Autre déjeuner-débat à Stuttgart (Allemagne) le 6 octobre. Organisé dans le cadre de l’Assemblée générale du Forum allemand et européen pour la sécurité urbaine (DEFUS), il a réuni des représentants des villes d’Augsbourg, Düsseldorf, Essen, Freiburg, Gelsenkirchen, Heidelberg, Karlsruhe, Mannheim, Munich, Stuttgart, ainsi que du Conseil de prévention du Land de Basse-Saxe (Landespräventionsrat Niedersachsen).

Moritz Konradi, chargé de mission à l’Efus, a présenté la version préliminaire des recommandations du Forum pour la prévention des violences discriminatoires. Riche et animé, le débat a porté sur trois enjeux stratégiques.

Les participants ont tout d’abord souligné la nécessité d’améliorer les données statistiques sur les différents phénomènes de violence discriminatoire. Le manque actuel de telles données entrave souvent le développement de stratégies de prévention efficaces et peut mener à percevoir la violence discriminatoire comme un problème marginal.

Ils ont ensuite souligné que les autorités locales peuvent apporter un soutien capital aux groupes victimes de violences discriminatoires. Ainsi, de nombreuses municipalités ont déjà mis en place des services spécialisés et nommé des agents qui servent de points de contact pour ces communautés.

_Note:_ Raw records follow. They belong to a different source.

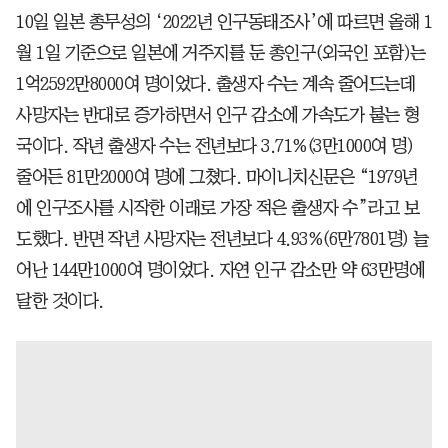
10일 일본 총무성의 ‘2022년 인구동태조사’에 따르면 올해 1
월 1일 기준으로 일본에 거주지를 둔 총인구(외국인 포함)는
1억2592만8000여 명이었다. 출생자 수는 계속 줄어드는데
사망자는 반대로 증가하면서 인구 감소에 가속도가 붙는 형
국이다. 작년 출생자 수는 전년보다 3.71%(3만1000여 명)
줄어든 81만2000여 명에 그쳤다. 마이니치신문은 “1979년
에 인구조사를 시작한 이래로 가장 적은 출생자 수”라고 보
도했다. 반면 작년 사망자는 전년보다 4.93%(6만7801명) 늘
어난 144만1000여 명이었다. 자연 인구 감소만 약 63만명에
달한 것이다.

Ils ont enfin rappelé l’importance de la coopération avec les organisations de la société civile. Mutualiser les efforts et coordonner l’action des réseaux de prévention sont essentiels pour prévenir efficacement les phénomènes d’intolérance et les formes de violence et de criminalité qui en découlent.

Stuttgart Lunch debate

Lunch debate in Stuttgart

…à Barcelone (Espagne) …

Le 15 novembre 2017, le quatrième déjeuner-débat s’est tenu à Barcelone, dans le cadre de la conférence internationale de Efus « Sécurité, Démocratie et Villes : Co-produire les politiques de sécurité urbaine ». Pour cette rencontre, l’Efus a réuni près de 50 jeunes européens venus de France, d’Allemagne, d’Espagne et des Pays-Bas. Forums nationaux, villes membres de l’Efus ou encore associations partenaires du forum ont sélectionnés les jeunes participants en raison de leur implication dans des activités de prévention de la criminalité en tant que bénévoles, stagiaires ou jeunes professionnels. Ils contribuent ainsi quotidiennement aux stratégies locales de prévention.

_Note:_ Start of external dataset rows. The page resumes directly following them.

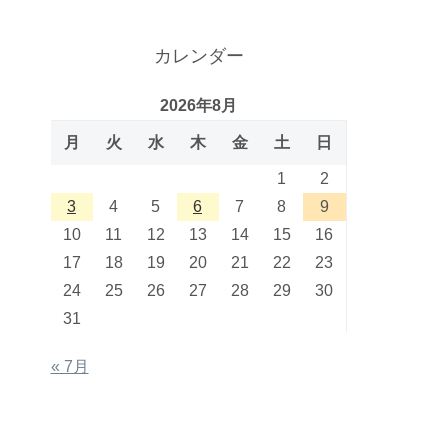
カレンダー
2026年8月
月
火
水
木
金
土
日
1
2
3
4
5
6
7
8
9
10
11
12
13
14
15
16
17
18
19
20
21
22
23
24
25
26
27
28
29
30
31
« 7月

Au cours du déjeuner, les partenaires ont animé des tables rondes lors desquelles les participants se sont penchés sur les recommandations et ont proposé leurs idées et priorités pour les stratégies locales de prévention de la haine et de l’intolérance. De nombreux jeunes ont parlé de leur vécu face aux discours de haine racistes notamment sur les réseaux sociaux. Ils ont proposé des stratégies pour diffuser des contre-discours et des images alternatives à travers des réseaux comme instagram ou snapchat. Ils ont aussi dénoncé la discrimination sexiste ou homophobe en contexte sportif. Pour y répondre, ils ont proposé des projets impliquant des ONG pour l’égalité et des réseaux sportifs afin de sensibiliser et d’apporter un soutien aux jeunes visés. Enfin, ils ont souligné le rôle clé des autorités locales pour coordonner et soutenir ces efforts.

Lunch debate in Barcelona

…et à Paris.

Bientôt.

Efus remercie tous les participants à ces débats pour leur contribution.